In an embodiment, prepared data from the data preprocessing module 422 is then fed into model selection module 424 (Operation 503). This module analyzes the characteristics of the processed data, such as dimensionality and distribution, and selects the most appropriate model architecture for the given dataset and problem. It employs statistical and analytical techniques to match the data with an optimal model, ranging from simpler models for less complex tasks to more advanced architectures for intricate tasks.
In an embodiment, training module 426 trains the selected model with the prepared dataset (Operation 504). It implements learning algorithms to adjust the model's internal parameters, optimizing them to identify patterns and relationships in the training data. Training module 426 also addresses the challenge of overfitting by implementing techniques, like regularization and early stopping, ensuring the model's generalizability.
In an embodiment, evaluation and tuning module 428 evaluates the trained model's performance using the validation dataset (Operation 505). Evaluation and tuning module 428 applies various metrics to assess predictive accuracy and generalization capabilities. It then tunes the model by adjusting hyperparameters, and if needed, incorporates feedback from the model's initial deployments, retraining the model with new data patterns identified from the feedback.
In an embodiment, input/output module 420 receives a dataset intended for inference. Input/output module 420 assesses and validates the data (Operation 506).
In an embodiment, data preprocessing module 422 receives the validated dataset intended for inference (Operation 507). Data preprocessing module 422 ensures that the data format used in training is replicated for the new inference data, maintaining consistency and accuracy for the model's predictions.

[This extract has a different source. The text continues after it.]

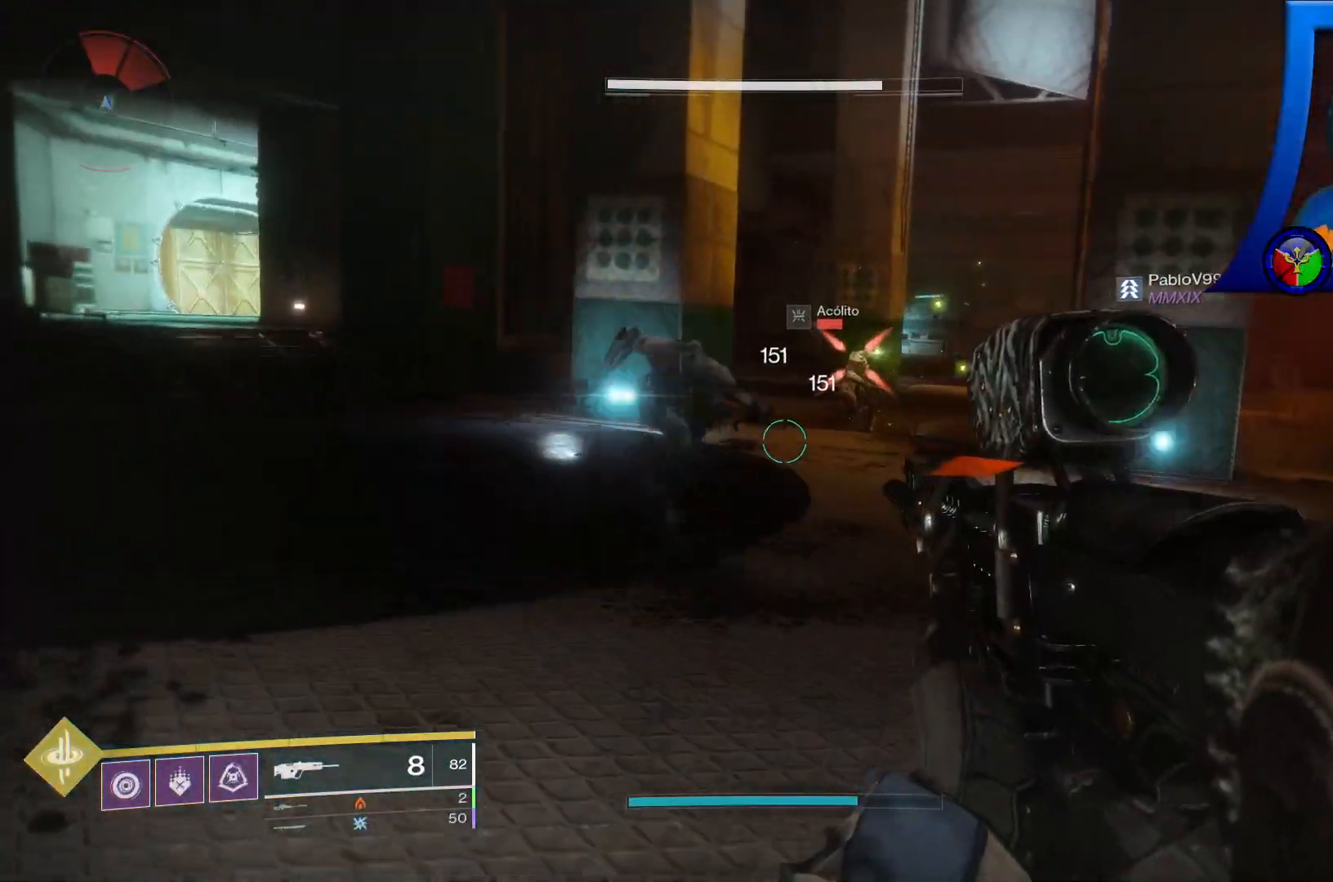
{"dt_ms": 500, "buttons": [], "left_stick": "left", "right_stick": "center", "events": [[117, "right_stick", "center"], [183, "R2", "down"], [217, "right_stick", "right"], [267, "R2", "up"], [383, "R2", "down"], [500, "R2", "up"], [500, "right_stick", "center"]]}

In an embodiment, inference module 430 processes the new data set intended for inference, using the trained and tuned model (Operation 508). It applies the model to this data, generating raw probabilistic outputs for predictions. Inference module 430 then executes a series of post-processing steps on these outputs, such as converting probabilities to class labels in classification tasks or rescaling values in regression tasks. It contextualizes the outputs as per the application's requirements, handling any uncertainty in predictions and formatting the final outputs for end-user consumption or integration into larger systems.
In an embodiment, machine learning engine API 440 allows for applications to leverage machine learning engine 400. In an embodiment, machine learning engine API 440 may be built on a RESTful architecture and offer stateless interactions over standard HTTP/HTTPS protocols. Machine learning engine API 440 may feature a variety of endpoints, each tailored to a specific function within machine learning engine 400. In an embodiment, endpoints such as /submitData facilitate the submission of new data for processing, while /retrieveResults is designed for fetching the outcomes of data analysis or model predictions. The MLE API may also include endpoints like /updateModel for model modifications and /trainModel to initiate training with new datasets.
In an embodiment, machine learning engine API 440 is equipped to support SOAP-based interactions. This extension involves defining a WSDL (Web Services Description Language) document that outlines the API's operations and the structure of request and response messages. In an embodiment, machine learning engine API 440 supports various data formats and communication styles. In an embodiment, machine learning engine API 440 endpoints may handle requests in JSON format or any other suitable format. For example, machine learning engine API 440 may process XML, and it may also be engineered to handle more compact and efficient data formats, such as Protocol Buffers or Avro, for use in bandwidth-limited scenarios.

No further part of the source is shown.